LDAP Error Messages
This section provides help in resolving Lightweight Directory Access Protocol (LDAP) error messages.
Cannot Open LDAP Connection to Local Host or Run Admin Tools Error
The "Cannot open LDAP connection to local host or run admin tools" error message occurs because the administration tool could not contact Active Directory. This error may also be caused by DNS problems.
- Verify DNS for local, problem, or replica domain controllers.
LDAP Error 49
The LDAP error 49 occurs when the domain controller computer account may not be synchronized with the Key Distribution Center (KDC). Perform the following steps to resolve this error.
Verify DNS for local, problem, or replica domain controllers.
Stop or disable KDC.
Purge Kerberos Tickets, Kerbtray, and Klist.
Reset the computer password on the primary domain controller (PDC) emulator by using the following command:
Netdom resetpwd /server:PDCE /userd:ms\admin /passwordd:*
Synchronize Domain NC (from PDC emulator), Schema NC, and Configuration NC.
Restart KDC.
Create replication links NC (if required) and replicate inbound by using the following:
Repadmin /add CN=Configuration,DC=ms,DC=com rootdns.ms.com rootdc01.ms.com /u:ms\administrator /pw:*
Restart KDC.
Check userAcountControl Flag = 532480.
Determine consistency of unicodePwd
Time Difference/LDAP Error 82
The time difference/LDAP error 82 occurs when the KDC Skew is five minutes.
Sync time by using the following command:
Net Time \\Server /SET.
Replicate inbound.
.
RPC Server Not Available Error
You may receive an error that says the RPC server is unavailable when you perform any of the following server-based tasks:
Replication
Winlogon service
Enable trusted relationships
Connect to domain controllers
Connect to trusted domains
User authentication
The RPC server unavailable error can occur for the following reasons:
DNS problems
Time synchronization problem
RPC service is not running
Network connectivity problem
Check if the target is functioning.
Verify DNS for local, problem, or replica domain controllers.

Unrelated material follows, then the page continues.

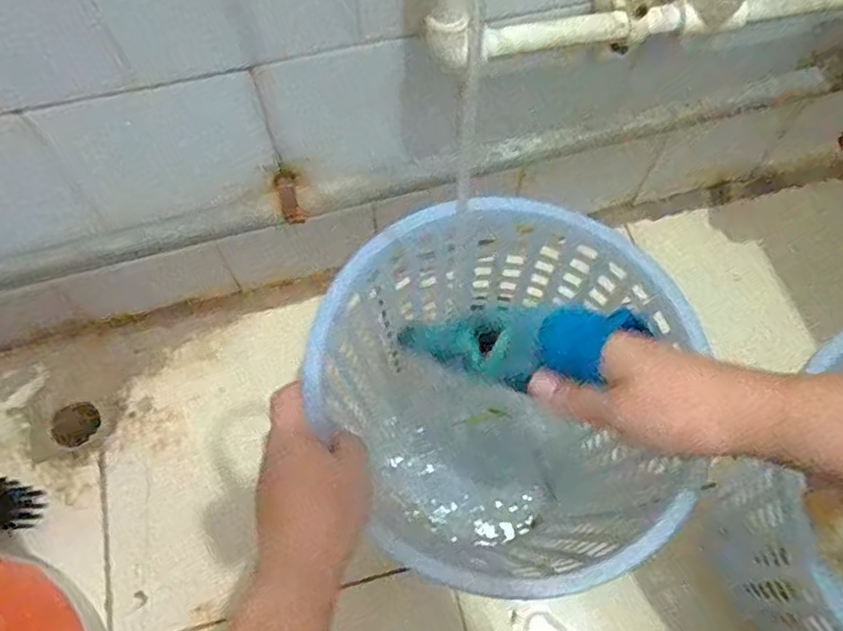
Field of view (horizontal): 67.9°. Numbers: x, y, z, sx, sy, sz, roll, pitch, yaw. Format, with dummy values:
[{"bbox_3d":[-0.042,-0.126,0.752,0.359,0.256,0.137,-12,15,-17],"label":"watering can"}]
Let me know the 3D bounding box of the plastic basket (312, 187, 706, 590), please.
[{"bbox_3d":[0.045,0.074,0.505,0.225,0.221,0.258,31,68,14],"label":"plastic basket"}]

Resolve DNS - DSA GUID by using the DNSLINT report.
Ensure that HKLM/SYSTEM/CCS/Services/Dnscache/Parameters/NegativeCacheTime:
Is set to (300 seconds) = (5 minutes).
High value prevents a domain controller from going to the DNS server.
Stop and then start the DNS client.
Ping DSA-GUID of the problem domain controller.
If the RPC service is not running, start the RPC service. If the RPC service is running, stop and start the RPC service. Also, verify network connectivity and resolve any issues.